Les flics nous poursuivaient toujours en lançant du gaz. Je me suis alors réfugié avec une quinzaine de manifestants dans une cage d'escalier, ayant de plus en plus de mal à courir et respirer à cause du gaz. Nous avons pris les escaliers et étions tous dans un sale état. Certains n'arrivaient plus à bouger au bout de quelques marches, tellement ils suffoquaient. J'ai essayé d'ouvrir la fenêtre du premier étage de l'immeuble, mais elle était condamnée. L'air était de plus en plus concentré en gaz. J'ai réussi à monter au deuxième étage où la fenêtre était ouverte. J'ai respiré un peu d'air frais, les gens toussaient et pleuraient autour de moi. Une habitante de l'immeuble a ouvert sa porte et nous a proposé de l'aide. Je lui ai demandé de nous filer du citron pour nous soulager un peu. 


Après avoir repris mes esprits, j'ai quitté l'immeuble. Les policiers étaient partout, bloquant surtout les issues vers l'Avenue HB et poursuivant toujours les gens. J'ai rencontré des gens affolés, entrain de tousser et de suffoquer. J'ai aperçu les premiers blessés secourus par leurs amis. J'ai réussi à me faufiler en direction du "Passage" où une bataille rangée opposait policiers et jeteurs de pierres. Je me suis dirigé vers l'avenue de Londres avec d'autres manifestants, quand 3 fourgons remplis de policiers nous ont poursuivi en zigzaguant et en percutant les voitures stationnées et celles qui circulaient. La scène était invraisemblable. C'est là où ils ont cerné un groupe de jeunes, sont sortis de leurs véhicules et les ont matraqué avec une violence inouïe. Ils ont emporté deux jeunes, le troisième était à terre et ne bougeait plus. Il était apparemment gravement blessé. Quelques minutes après, une ambulance est venue le chercher.

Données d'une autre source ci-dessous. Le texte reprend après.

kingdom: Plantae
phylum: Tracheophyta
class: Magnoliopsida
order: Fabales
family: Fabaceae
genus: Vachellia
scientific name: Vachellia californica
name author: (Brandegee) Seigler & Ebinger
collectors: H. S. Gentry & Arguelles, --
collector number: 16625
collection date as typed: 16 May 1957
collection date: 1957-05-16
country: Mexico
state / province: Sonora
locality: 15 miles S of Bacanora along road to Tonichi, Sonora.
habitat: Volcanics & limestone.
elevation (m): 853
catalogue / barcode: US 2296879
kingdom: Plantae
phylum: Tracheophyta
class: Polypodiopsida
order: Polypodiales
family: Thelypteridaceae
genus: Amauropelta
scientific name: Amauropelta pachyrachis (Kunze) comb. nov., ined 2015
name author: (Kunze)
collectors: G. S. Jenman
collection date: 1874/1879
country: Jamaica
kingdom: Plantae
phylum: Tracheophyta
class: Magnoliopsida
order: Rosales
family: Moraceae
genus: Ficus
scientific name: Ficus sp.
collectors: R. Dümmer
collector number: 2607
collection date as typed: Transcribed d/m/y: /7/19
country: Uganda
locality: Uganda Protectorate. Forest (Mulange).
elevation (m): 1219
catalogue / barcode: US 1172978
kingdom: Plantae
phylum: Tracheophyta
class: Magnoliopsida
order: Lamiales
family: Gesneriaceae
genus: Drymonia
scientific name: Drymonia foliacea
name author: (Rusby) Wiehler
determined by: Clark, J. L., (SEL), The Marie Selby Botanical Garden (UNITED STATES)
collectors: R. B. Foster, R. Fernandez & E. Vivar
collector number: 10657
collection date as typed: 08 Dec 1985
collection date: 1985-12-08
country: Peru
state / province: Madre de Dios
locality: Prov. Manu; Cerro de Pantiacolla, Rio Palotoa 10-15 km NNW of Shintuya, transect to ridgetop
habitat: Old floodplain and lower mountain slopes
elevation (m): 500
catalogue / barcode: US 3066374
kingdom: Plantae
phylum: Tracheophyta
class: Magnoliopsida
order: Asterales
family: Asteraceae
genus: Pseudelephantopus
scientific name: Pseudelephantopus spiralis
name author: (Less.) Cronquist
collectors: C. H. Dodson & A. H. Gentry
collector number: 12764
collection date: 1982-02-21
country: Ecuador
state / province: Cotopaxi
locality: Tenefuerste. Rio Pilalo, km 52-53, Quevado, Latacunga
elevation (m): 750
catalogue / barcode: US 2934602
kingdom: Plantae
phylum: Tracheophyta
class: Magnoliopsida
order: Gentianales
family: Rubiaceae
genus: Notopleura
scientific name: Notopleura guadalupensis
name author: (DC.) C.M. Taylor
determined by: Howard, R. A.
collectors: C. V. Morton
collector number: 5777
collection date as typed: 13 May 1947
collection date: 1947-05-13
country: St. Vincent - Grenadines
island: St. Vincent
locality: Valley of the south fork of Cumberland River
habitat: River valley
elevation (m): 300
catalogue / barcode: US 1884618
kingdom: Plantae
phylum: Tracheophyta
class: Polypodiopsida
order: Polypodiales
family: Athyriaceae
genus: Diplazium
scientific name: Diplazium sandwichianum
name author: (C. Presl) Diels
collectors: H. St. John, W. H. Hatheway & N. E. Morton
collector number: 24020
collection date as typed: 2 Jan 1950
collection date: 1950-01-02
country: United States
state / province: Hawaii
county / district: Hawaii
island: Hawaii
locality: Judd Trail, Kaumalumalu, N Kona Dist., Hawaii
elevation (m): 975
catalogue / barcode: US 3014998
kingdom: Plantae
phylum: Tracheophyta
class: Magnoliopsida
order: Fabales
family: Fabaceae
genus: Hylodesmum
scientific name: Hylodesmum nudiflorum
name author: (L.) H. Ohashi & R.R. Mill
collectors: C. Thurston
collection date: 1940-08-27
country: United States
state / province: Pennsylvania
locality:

Je n'ai jamais de ma vie assisté à autant de violence et de déchainement de la part des policiers. Ils n'avaient aucune considération pour les gens qu'ils poursuivaient, leur seul objectif était de frapper, de leur faire mal. Il est vrai que j'ai vu des jeunes jeter des pierres sur les flics, mais ils étaient minoritaires et isolés du reste des manifestants pacifiques. Je n'ai vu aucun cocktail Molotov. Je n'ai pas non plu aperçu de milices accompagnant les policiers.


Ce qui devait être une manifestation pacifique s'est transformée en une véritable chasse à l'homme. Les gens avaient peur, les passants rebroussaient chemin en courant, les voitures faisaient demi-tour. Les policiers ne se contentaient pas seulement de faire respecter l'interdiction de manifester à l'Avenue HB, ils pourchassaient les gens dans tout le quartier. On lisait la terreur dans le visage des manifestants et des passants. Aujourd'hui, j'ai mesuré à sa juste valeur la violence de l’État tunisien, et réalisé que l'État policier de Ben Ali est encore debout et en pleine forme.